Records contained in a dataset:
================
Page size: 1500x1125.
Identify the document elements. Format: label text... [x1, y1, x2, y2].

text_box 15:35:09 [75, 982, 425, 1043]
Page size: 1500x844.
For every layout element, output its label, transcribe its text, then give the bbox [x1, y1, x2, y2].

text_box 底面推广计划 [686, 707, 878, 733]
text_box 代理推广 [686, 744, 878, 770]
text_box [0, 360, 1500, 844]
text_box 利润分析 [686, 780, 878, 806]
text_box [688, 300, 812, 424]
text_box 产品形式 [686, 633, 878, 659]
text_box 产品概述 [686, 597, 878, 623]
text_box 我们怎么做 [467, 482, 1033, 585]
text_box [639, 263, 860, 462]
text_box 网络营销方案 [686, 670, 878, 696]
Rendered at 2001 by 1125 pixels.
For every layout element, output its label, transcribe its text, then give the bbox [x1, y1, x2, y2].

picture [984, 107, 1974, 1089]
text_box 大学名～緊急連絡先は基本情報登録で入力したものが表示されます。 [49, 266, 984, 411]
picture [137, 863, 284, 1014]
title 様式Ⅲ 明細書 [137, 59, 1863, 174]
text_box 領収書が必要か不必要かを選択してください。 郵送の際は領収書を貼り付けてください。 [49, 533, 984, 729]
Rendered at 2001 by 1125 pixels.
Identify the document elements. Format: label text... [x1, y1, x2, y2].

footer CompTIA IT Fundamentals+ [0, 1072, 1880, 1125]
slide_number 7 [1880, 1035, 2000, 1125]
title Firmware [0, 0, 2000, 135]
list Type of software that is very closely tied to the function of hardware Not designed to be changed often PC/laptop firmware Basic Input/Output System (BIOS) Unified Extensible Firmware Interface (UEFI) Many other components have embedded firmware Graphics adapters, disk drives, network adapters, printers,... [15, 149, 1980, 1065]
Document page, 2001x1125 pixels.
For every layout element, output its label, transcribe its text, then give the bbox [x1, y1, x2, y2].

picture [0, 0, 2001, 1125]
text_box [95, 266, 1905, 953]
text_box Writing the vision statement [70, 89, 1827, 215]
================
Work to complete:
Write out every line of the data again, exactly as it reads.

Answer:
Page size: 1500x1125.
Identify the document elements. Format: label text... [x1, y1, x2, y2].

text_box 15:35:09 [75, 982, 425, 1043]
Page size: 1500x844.
For every layout element, output its label, transcribe its text, then give the bbox [x1, y1, x2, y2].

text_box 底面推广计划 [686, 707, 878, 733]
text_box 代理推广 [686, 744, 878, 770]
text_box [0, 360, 1500, 844]
text_box 利润分析 [686, 780, 878, 806]
text_box [688, 300, 812, 424]
text_box 产品形式 [686, 633, 878, 659]
text_box 产品概述 [686, 597, 878, 623]
text_box 我们怎么做 [467, 482, 1033, 585]
text_box [639, 263, 860, 462]
text_box 网络营销方案 [686, 670, 878, 696]
Rendered at 2001 by 1125 pixels.
For every layout element, output its label, transcribe its text, then give the bbox [x1, y1, x2, y2].

picture [984, 107, 1974, 1089]
text_box 大学名～緊急連絡先は基本情報登録で入力したものが表示されます。 [49, 266, 984, 411]
picture [137, 863, 284, 1014]
title 様式Ⅲ 明細書 [137, 59, 1863, 174]
text_box 領収書が必要か不必要かを選択してください。 郵送の際は領収書を貼り付けてください。 [49, 533, 984, 729]
Rendered at 2001 by 1125 pixels.
Identify the document elements. Format: label text... [x1, y1, x2, y2].

footer CompTIA IT Fundamentals+ [0, 1072, 1880, 1125]
slide_number 7 [1880, 1035, 2000, 1125]
title Firmware [0, 0, 2000, 135]
list Type of software that is very closely tied to the function of hardware Not designed to be changed often PC/laptop firmware Basic Input/Output System (BIOS) Unified Extensible Firmware Interface (UEFI) Many other components have embedded firmware Graphics adapters, disk drives, network adapters, printers,... [15, 149, 1980, 1065]
Document page, 2001x1125 pixels.
For every layout element, output its label, transcribe its text, then give the bbox [x1, y1, x2, y2].

picture [0, 0, 2001, 1125]
text_box [95, 266, 1905, 953]
text_box Writing the vision statement [70, 89, 1827, 215]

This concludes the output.